I had a doctor appointment. I'm officially 11 weeks along, closer to 12 though. There are so many mixed emotions right now that began yesterday as I saw my baby on the ultrasound.

Our tiny 9cm baby is perfectly formed, right down to the fingers and toes. I could see so much detail, even on that fuzzy black and white screen. Part of me is celebrating this child, and part of me is again grieving my last one, realizing what was lost even more.

My next appointment is in 4 weeks. I will be 15 weeks along at that point, Lord willing. That's when I lost Heaven Baby. That appointment is also a week before Heaven Baby's due date, November 14th. I think I mentally check off each week, sometimes holding my breath as I approach November. Often times my desperate prayer is, "Lord, please let me meet this baby here, please let them be born." It's not born from a lack of trust, but rather from an intense desire to know this baby here, to raise this child, to have them as a brother or sister for Ava. I present my petition with thankfulness, and leave the results to God.
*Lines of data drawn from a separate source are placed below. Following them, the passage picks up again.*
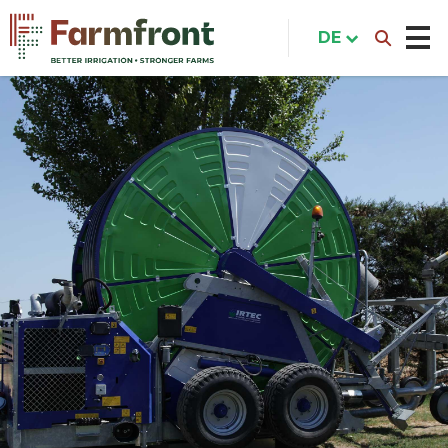
Direkt
zum
DE
Inhalt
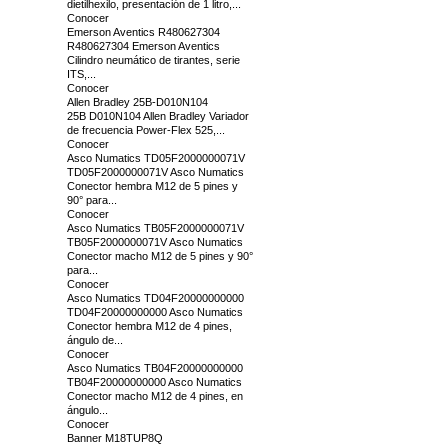
dietilhexilo, presentación de 1 litro,...
Conocer
Emerson Aventics R480627304
R480627304 Emerson Aventics
Cilindro neumático de tirantes, serie
ITS,...
Conocer
Allen Bradley 25B-D010N104
25B D010N104 Allen Bradley Variador
de frecuencia Power-Flex 525,...
Conocer
Asco Numatics TD05F2000000071V
TD05F2000000071V Asco Numatics
Conector hembra M12 de 5 pines y
90° para...
Conocer
Asco Numatics TB05F2000000071V
TB05F2000000071V Asco Numatics
Conector macho M12 de 5 pines y 90°
para...
Conocer
Asco Numatics TD04F20000000000
TD04F20000000000 Asco Numatics
Conector hembra M12 de 4 pines,
ángulo de...
Conocer
Asco Numatics TB04F20000000000
TB04F20000000000 Asco Numatics
Conector macho M12 de 4 pines, en
ángulo...
Conocer
Banner M18TUP8Q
Last night was our church's monthly womens' Bible study. We are going through Hebrews, and in chapters 3-4 it talks so much about rest. Forgive me for not remembering much more than the fact that God delights to give us rest, and we can delight in the promise of rest (fellowship) in Heaven someday. Friends, that was such a comfort last night. As I'm reeling from new emotion, and new heartache, I was reminded that in Christ I have rest for my soul; I have a quiet place in the storm of life and a promise of rejoicing with Him.

So while I share all this with you, and while I still shed tears for my baby with Jesus, I want you to know that I am not alone, that Christ is my able portion no matter what, and that I have hope unbounded. That, friends, is what faith does for the soul.